Meaning of 'Dirty Politics' Has Evolved

No one called it "trash talk" in 1920, yet the sorts of words that swirled around the campaign for president back then would fit neatly with predictions this year of an ugly election.

When Democrats questioned how President Bush spent his National Guard years, Republican National Committee Chairman Ed Gillespie (search) accused them of waging "the dirtiest campaign in modern presidential politics." John Kerry's (search) campaign then dismissed Gillespie's comments as "the right-wing smear machine at it again."

In that early 20th-century contest, GOP nominee Warren G. Harding (search) faced a personal attack from a unique point: race. Since then, what the public considers politically shameful has changed — even if the party rhetoric has not.

Harding was an affable if unremarkable senator from Ohio when Republicans nominated him at their Chicago convention. His opponent was another Ohioan, Democratic Gov. James M. Cox. Both were newspaper publishers.

Few questioned that a Republican — any Republican — would win in 1920. The nation had tired of President Wilson's attention to international affairs after World War I, and Harding promised a "return to normalcy."

As Election Day neared, circulars spread across Ohio and other states alleging that Harding's family had black forebears, including his grandfather. The fliers were traced to William Estabrook Chancellor, a professor at the College of Wooster in Ohio who seemed obsessed with race. No persuasive case has been made for racial intermarriage in the Harding family.

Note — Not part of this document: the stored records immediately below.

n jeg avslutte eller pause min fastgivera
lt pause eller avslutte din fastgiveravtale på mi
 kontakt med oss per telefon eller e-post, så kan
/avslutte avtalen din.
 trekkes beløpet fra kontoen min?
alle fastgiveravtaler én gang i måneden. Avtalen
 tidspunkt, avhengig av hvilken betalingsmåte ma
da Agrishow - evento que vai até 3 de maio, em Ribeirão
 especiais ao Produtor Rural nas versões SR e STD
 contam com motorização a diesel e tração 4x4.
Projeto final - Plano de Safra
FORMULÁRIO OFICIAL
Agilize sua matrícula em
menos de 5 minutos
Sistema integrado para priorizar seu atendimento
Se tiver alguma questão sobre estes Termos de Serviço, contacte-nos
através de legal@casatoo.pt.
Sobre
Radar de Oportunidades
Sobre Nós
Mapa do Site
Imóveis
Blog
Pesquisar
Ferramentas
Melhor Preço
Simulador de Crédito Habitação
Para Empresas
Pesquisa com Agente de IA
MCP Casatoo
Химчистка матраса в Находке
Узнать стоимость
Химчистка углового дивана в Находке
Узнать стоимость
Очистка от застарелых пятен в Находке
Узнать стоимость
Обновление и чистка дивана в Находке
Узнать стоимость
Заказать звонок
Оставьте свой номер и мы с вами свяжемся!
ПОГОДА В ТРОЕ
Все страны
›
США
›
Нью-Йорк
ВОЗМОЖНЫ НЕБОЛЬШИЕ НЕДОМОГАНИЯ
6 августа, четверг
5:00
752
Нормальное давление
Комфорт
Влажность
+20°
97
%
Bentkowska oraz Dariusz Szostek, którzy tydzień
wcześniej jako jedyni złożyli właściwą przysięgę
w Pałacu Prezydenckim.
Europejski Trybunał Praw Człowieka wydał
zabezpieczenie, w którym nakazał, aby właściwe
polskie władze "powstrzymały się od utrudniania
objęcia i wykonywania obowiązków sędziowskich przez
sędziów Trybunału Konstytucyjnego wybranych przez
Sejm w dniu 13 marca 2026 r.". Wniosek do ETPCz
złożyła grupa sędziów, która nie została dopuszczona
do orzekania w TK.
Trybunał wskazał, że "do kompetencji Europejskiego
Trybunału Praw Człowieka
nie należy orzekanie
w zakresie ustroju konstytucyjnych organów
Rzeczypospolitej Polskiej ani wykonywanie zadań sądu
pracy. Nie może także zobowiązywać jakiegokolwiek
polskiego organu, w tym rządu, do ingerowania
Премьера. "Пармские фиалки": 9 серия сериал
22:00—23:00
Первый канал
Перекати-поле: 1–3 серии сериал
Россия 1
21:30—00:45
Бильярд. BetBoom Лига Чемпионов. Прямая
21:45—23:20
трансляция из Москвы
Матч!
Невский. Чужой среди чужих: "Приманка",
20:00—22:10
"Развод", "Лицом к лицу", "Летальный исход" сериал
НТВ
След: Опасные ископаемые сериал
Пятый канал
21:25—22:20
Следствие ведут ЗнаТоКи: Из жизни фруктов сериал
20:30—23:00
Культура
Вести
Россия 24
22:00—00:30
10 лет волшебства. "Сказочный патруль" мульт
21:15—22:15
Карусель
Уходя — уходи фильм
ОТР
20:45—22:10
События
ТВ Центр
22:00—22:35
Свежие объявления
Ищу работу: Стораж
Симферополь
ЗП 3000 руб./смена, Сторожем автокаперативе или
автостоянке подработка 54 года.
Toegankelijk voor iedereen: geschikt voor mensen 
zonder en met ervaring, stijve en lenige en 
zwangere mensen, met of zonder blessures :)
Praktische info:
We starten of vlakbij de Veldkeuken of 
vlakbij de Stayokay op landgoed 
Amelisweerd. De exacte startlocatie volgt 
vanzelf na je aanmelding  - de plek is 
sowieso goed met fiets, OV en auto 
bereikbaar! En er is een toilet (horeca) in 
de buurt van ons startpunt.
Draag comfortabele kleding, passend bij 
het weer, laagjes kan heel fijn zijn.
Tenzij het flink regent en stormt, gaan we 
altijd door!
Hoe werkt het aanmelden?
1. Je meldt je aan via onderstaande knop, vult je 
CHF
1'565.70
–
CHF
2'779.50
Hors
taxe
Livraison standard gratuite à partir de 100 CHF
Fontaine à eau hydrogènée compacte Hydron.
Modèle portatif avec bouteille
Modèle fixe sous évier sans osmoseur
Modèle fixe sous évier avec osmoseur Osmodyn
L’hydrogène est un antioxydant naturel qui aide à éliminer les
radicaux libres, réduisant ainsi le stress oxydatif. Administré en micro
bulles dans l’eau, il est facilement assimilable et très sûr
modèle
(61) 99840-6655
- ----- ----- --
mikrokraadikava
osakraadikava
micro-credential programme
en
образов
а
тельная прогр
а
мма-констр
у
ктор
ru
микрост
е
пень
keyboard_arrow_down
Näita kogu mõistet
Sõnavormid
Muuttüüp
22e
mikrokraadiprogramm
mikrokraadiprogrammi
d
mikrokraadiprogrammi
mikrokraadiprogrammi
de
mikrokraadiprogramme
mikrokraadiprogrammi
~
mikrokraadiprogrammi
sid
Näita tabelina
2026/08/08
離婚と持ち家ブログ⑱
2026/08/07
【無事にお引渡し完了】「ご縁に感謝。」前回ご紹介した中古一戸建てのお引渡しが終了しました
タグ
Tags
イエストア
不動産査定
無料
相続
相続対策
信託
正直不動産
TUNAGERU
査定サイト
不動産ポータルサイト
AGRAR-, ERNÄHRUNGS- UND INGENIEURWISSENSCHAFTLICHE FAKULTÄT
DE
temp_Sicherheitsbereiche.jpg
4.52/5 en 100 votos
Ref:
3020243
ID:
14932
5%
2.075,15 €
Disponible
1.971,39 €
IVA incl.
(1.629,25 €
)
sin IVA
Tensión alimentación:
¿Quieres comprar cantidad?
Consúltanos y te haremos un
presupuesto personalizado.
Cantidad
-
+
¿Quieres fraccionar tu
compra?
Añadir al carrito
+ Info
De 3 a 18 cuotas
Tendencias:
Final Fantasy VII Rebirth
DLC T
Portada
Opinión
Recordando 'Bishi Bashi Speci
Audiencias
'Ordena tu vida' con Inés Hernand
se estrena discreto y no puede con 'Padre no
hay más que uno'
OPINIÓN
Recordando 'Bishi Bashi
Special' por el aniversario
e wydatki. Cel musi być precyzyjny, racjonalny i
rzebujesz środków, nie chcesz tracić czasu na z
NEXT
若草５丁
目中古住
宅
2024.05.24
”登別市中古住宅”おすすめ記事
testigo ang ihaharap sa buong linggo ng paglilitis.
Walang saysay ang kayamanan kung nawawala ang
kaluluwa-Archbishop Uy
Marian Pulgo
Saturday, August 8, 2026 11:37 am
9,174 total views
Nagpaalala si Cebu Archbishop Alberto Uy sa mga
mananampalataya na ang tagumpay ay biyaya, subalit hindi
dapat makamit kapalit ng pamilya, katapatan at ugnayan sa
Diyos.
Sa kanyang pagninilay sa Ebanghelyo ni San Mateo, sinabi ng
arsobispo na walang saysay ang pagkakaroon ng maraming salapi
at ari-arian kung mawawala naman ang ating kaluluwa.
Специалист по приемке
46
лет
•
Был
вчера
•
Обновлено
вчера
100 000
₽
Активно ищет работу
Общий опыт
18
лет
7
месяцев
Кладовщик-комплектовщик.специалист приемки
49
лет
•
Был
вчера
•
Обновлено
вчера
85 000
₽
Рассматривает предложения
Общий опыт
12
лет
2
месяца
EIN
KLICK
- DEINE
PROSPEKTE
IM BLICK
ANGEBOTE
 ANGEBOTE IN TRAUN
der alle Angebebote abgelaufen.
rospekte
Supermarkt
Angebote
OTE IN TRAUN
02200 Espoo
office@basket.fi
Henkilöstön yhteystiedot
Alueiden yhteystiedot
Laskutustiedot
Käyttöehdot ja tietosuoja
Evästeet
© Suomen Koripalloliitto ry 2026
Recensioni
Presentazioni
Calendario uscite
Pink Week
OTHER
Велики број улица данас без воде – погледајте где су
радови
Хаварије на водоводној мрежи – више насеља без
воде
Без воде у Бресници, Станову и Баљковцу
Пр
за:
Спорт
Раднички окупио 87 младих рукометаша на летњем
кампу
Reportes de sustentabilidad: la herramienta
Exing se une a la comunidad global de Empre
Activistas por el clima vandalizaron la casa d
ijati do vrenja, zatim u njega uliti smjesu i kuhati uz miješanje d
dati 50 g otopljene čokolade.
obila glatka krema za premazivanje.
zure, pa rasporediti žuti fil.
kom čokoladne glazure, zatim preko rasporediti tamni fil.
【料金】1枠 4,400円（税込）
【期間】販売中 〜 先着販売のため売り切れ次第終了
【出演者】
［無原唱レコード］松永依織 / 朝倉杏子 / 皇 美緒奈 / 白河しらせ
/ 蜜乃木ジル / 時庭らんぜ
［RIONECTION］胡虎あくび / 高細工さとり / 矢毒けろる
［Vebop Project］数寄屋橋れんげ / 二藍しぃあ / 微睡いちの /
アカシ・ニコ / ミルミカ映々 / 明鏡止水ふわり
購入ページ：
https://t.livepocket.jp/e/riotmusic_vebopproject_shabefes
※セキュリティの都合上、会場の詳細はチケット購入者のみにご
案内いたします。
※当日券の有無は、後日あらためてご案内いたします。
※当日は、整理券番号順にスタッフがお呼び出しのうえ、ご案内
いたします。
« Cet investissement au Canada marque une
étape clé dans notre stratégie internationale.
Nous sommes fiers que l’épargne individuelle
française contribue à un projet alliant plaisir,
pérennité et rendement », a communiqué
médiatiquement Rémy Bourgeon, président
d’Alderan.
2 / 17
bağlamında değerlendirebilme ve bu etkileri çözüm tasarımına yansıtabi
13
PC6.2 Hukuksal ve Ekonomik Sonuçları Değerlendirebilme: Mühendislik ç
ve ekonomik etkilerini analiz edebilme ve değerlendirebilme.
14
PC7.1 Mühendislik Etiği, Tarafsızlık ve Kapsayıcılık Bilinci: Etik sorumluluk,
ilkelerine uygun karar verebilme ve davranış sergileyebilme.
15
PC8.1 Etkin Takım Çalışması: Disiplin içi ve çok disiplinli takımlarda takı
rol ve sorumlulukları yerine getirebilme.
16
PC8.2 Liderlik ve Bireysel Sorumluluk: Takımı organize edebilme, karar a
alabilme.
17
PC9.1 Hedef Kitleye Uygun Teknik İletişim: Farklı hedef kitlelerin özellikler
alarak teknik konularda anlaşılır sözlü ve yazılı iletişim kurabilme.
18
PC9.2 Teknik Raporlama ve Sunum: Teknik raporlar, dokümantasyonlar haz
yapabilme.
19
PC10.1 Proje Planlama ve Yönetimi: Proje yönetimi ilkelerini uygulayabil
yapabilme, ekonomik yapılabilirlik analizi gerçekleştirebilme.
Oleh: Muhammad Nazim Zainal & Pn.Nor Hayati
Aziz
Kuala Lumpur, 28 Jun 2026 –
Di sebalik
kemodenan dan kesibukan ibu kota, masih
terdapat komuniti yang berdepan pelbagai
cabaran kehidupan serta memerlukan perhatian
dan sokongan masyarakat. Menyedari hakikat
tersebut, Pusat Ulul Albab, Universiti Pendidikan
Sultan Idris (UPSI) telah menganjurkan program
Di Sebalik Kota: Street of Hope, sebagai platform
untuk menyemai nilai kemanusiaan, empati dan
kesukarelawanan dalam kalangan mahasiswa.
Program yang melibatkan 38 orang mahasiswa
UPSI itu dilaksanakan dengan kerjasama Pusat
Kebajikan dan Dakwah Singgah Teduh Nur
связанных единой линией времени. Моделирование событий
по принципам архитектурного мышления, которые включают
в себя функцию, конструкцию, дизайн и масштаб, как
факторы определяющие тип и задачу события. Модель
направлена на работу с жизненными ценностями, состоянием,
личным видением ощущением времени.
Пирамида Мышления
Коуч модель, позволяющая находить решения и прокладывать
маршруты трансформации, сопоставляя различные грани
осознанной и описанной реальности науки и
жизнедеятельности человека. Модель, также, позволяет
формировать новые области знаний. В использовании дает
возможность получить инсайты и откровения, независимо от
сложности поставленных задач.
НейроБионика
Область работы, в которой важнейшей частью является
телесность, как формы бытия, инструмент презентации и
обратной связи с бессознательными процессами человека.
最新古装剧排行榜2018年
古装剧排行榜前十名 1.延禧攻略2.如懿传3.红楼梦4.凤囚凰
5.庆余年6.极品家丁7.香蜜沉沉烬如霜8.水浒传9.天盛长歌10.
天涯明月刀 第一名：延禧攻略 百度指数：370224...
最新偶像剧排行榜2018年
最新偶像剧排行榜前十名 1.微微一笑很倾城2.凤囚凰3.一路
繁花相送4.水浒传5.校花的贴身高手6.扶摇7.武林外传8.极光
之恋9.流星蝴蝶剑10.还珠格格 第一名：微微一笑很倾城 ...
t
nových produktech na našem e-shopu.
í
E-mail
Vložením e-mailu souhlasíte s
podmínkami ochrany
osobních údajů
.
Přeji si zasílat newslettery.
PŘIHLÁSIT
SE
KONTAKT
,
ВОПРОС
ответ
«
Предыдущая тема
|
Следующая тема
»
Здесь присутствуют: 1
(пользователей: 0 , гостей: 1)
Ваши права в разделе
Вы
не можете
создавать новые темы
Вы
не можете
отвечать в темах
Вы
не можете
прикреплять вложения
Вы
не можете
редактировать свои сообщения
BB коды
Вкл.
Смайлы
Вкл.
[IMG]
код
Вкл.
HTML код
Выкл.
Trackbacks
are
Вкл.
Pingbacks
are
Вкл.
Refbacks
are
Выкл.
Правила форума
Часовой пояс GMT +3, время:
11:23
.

"The assumption in 1920 was, 'What an awful thing,"' said Robert H. Ferrell, a presidential historian and Harding biographer. "Now it might be something to brag about."

Harding had heard the rumors all his life and was ready to respond. "They had prepared a fairly detailed genealogy that showed the impossibility of some of these outrageous claims that were being made," said John W. Dean, the former counsel to President Nixon whose latest book is a Harding biography.

Neither Harding nor Cox discussed the rumor in public. "Harding is above the norm in the sophisticated workings of the press. He understands how the press works," Dean said. "He knows how not to create a story."

Some newspapers published brief stories detailing the Harding genealogy without any mention of the mixed-blood allegation. Editorials and letters denounced only "11th-hour libel" against Harding. Most of the press stayed away from the rumors — until the Wooster board of trustees fired Chancellor four days before the election.

That was news. So were statements from the chairmen of the national Democratic and Republican parties, each blaming the other for the rumors.

The day before the election, the Republican-friendly Dayton Journal had had enough. Its front page proclaimed, "The Vile Slanderers of Senator Harding and His Family Shall Seek Their Skunk Holes 'Ere Today's Sun Shall Have Set!" The Journal outlined the allegations, infuriating Harding.

Other newspapers began reporting that Harding had been the target of a smear. Wire services carried the Chancellor dismissal and the party statements. The Washington Post barred no detail, but the Atlanta Constitution omitted the racial element and simply called the circulars hostile to the campaign. The Chicago Tribune told its readers of allegations that some of Harding's ancestors "were colored," a charge that carried all sorts of implications in segregated America.

That Tuesday, Nov. 2, was not only Election Day but Harding's 55th birthday. His gift from voters was an unprecedented landslide. He won 37 of the 48 states and outpolled Cox by 7 million votes in spite of the rumor.

"Harding's position was so strong against Cox it wouldn't have tipped the balance," Ferrell said.

Bloodlines no longer generate such emotional headlines and accusations. For Harding, though, his family tree is not the root for his reputation as the least effective of all presidents, which Dean says is undeserved. Corrupt political cronies sullied his administration, among them a Cabinet member who went to prison for an oil-lease scheme.

Harding, his own honesty unchallenged, didn't suffer through most of those revelations. He died in August 1923, perhaps of a heart attack, just as the scandals came to light.